My eardrums, already protected by the makeshift ear plugs I had fashioned out of tissue paper, were throbbing. The music, emanating from every corner, made me half-deaf. The screaming of Chinese girls “singing” along to Korean music didn’t help either.
Last summer, I went to the SHINee concert at Taipei Nangang Exhibition Center. I had been there since 6 p.m., but the concert wasn’t scheduled to begin until 8. To a certain demographic (basically everyone there except me and my friends), SHINee is beauty manifested in five extremely pretty Korean men.
SHINee fans, ages ranging from 10 to 60, waved their glowsticks and fansigns around my friends and me. We weren’t big SHINee fans, but we had expensive tickets because my friend’s 50-year-old aunt was a huge SHINee fan and a generous spender. In the midst of all the fangirling and excitement, I asked my friends a valid question: “Wait, what are their names again?”

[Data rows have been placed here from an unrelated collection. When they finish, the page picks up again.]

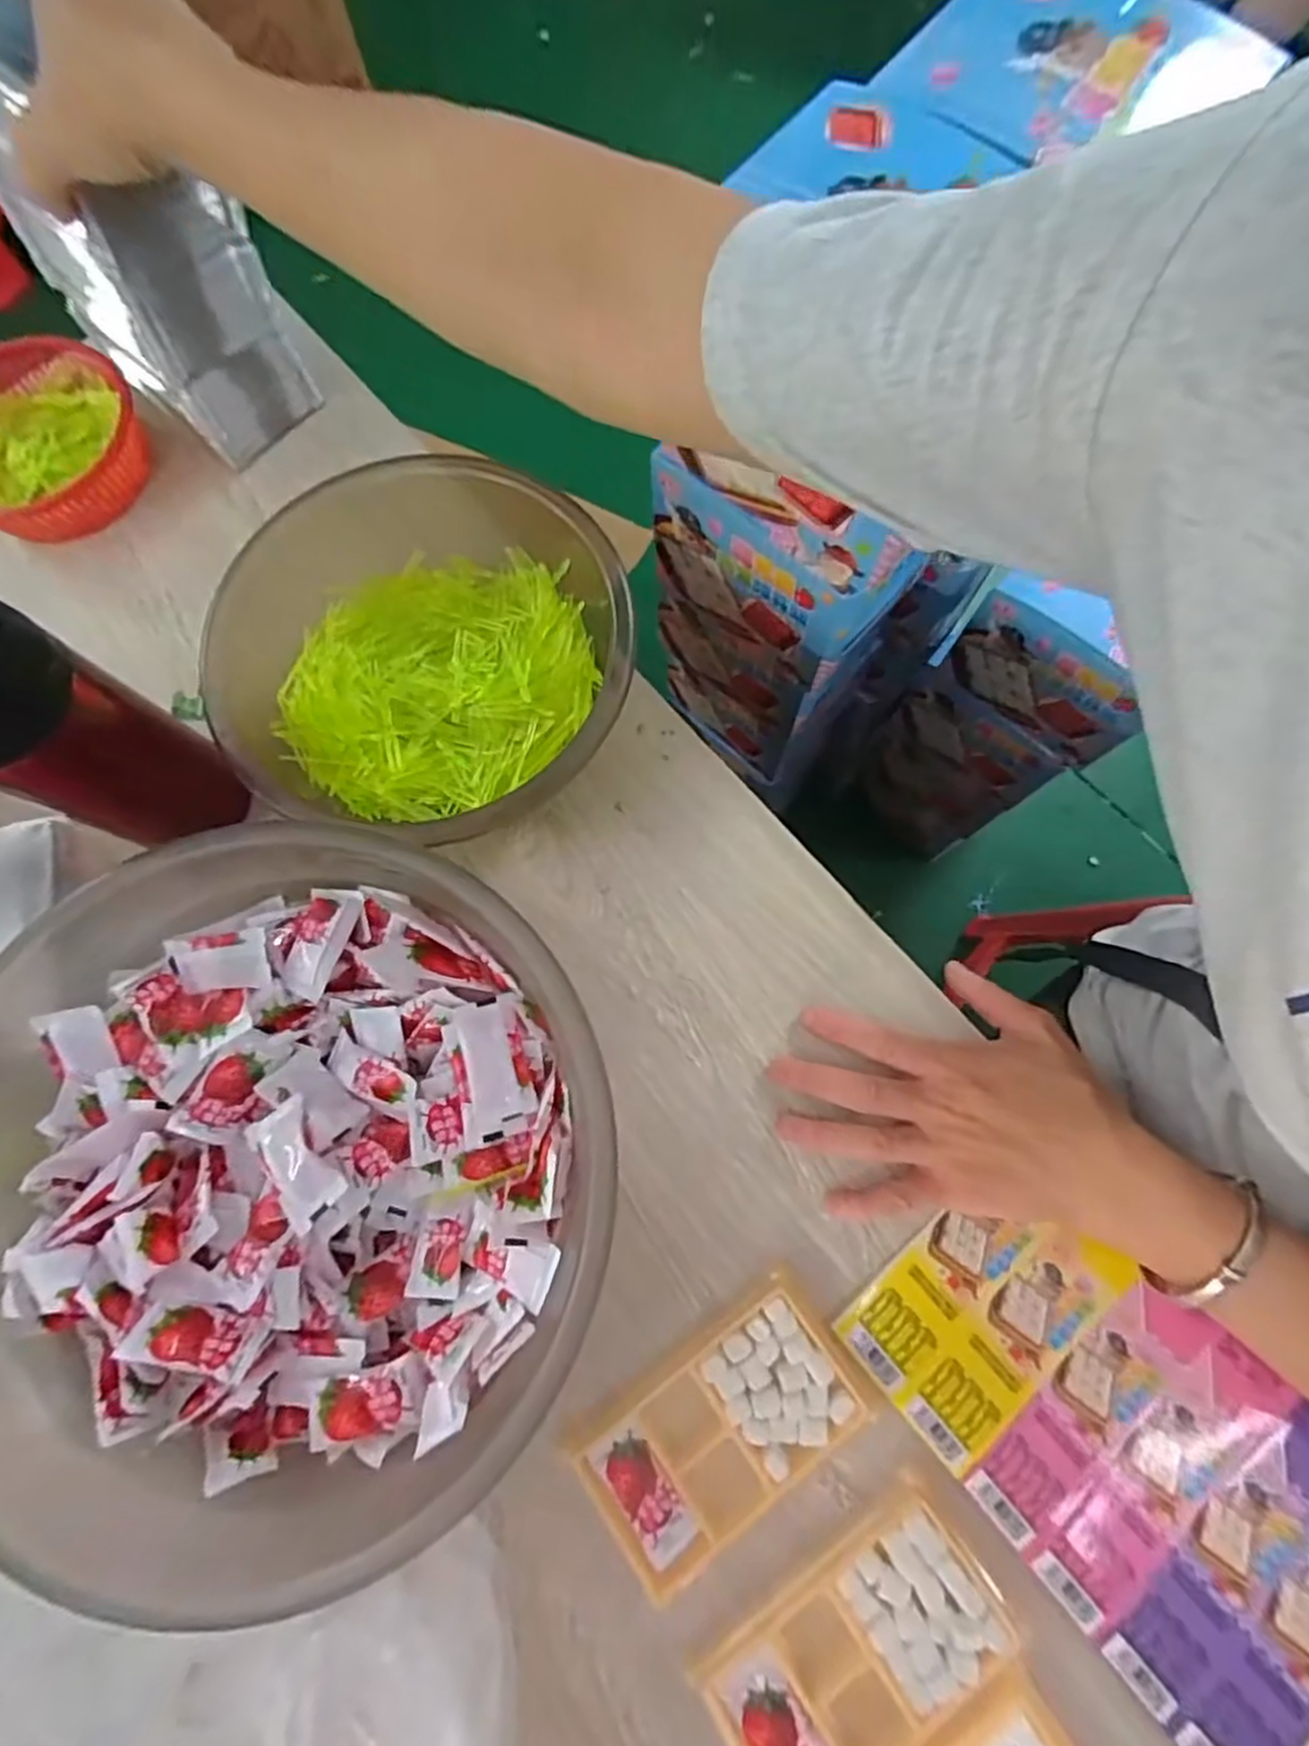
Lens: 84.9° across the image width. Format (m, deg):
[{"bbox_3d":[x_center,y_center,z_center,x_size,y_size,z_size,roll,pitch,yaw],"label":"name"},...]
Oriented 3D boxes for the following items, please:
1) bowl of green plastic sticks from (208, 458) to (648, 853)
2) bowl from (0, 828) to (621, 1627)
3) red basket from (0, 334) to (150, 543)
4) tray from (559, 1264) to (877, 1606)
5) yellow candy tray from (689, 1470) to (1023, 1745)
[{"bbox_3d":[-0.107,-0.126,0.406,0.191,0.070,0.226,15,76,6],"label":"bowl of green plastic sticks"},{"bbox_3d":[-0.189,0.148,0.330,0.348,0.099,0.280,-25,76,-5],"label":"bowl"},{"bbox_3d":[-0.403,-0.276,0.470,0.141,0.043,0.118,-38,77,-8],"label":"red basket"},{"bbox_3d":[0.031,0.260,0.337,0.132,0.012,0.075,-34,77,-7],"label":"tray"},{"bbox_3d":[0.089,0.341,0.310,0.129,0.009,0.072,-37,77,-8],"label":"yellow candy tray"}]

Even though I posed this question in English, I could feel the glares of hundreds of English-studying Chinese girls aimed at me. In my defense, I had never even listened to Kpop music before last summer. How was I supposed to know the names of five grown men who sing songs with titles like “Ring Ding Dong?”
The fives members of SHINee, Onew, Minho, Taemin, Key and Jonghyun, came out wearing their rainbow tie-dyed three-piece suits and flipping their blonde hair. The fans immediately started screaming, and SHINee started to sing. I made out a total of one word I understood: “Hello,” which they repeated 26 times. Hellohellohellohellohellohello … I later found out that, fittingly, the song’s name was indeed “Hello.”
As the concert progressed, I started getting more annoyed. Since the average temperature of Taiwan during the summer is basically 100 degrees, the inside of the concert hall stank of armpit sweat.
In the middle of the concert, the announcers let the members talk and rest for a while because they too were dripping in sweat. They played a game, and picked five raffle tickets out of a hat. If you were picked, they would hug you, give you a signed CD and take a picture with you. It was the dream come true for all the fans there.
Because I could barely understand the Chinese they were saying and really didn’t care either to listen either, I spaced out a bit. I thought they called my number, but I wasn’t sure because my ticket had about 23 numbers on it. Confused, I asked a 12-year-old in a Hello Kitty shirt next to me, “Is it me?” When she ignored me, I turned to the other girl next to me, a 20-something girl wearing a microscopic skirt and thigh-high boots. “Is it me?” I asked again, this time getting anxious. She just laughed.
By that time, the announcer was already telling Minho to draw the next ticket. When I finally decided that they really were calling my ticket number, Minho was waving another ticket around in his hand.
I’d like to say he broke my heart, but, in reality, I really couldn’t care less about a Korean man whose name I had known for about an hour and a half.
As the concert came to an end, many girls around me started to sob. “Bie ting! Don’t stop!” they yelled. The members of SHINee, with sweat dripping off their faces, looked incredibly flustered, as they couldn’t understand Chinese anyway. With that, they walked off the stage, the lights turned on, and the concert was over.
I tried to look sad too, but inside, I couldn’t help but cheer. I knew what I would do as soon as I got home — revel in the lack of body odor, the breeze of the air conditioning and the soothing voices of One Direction.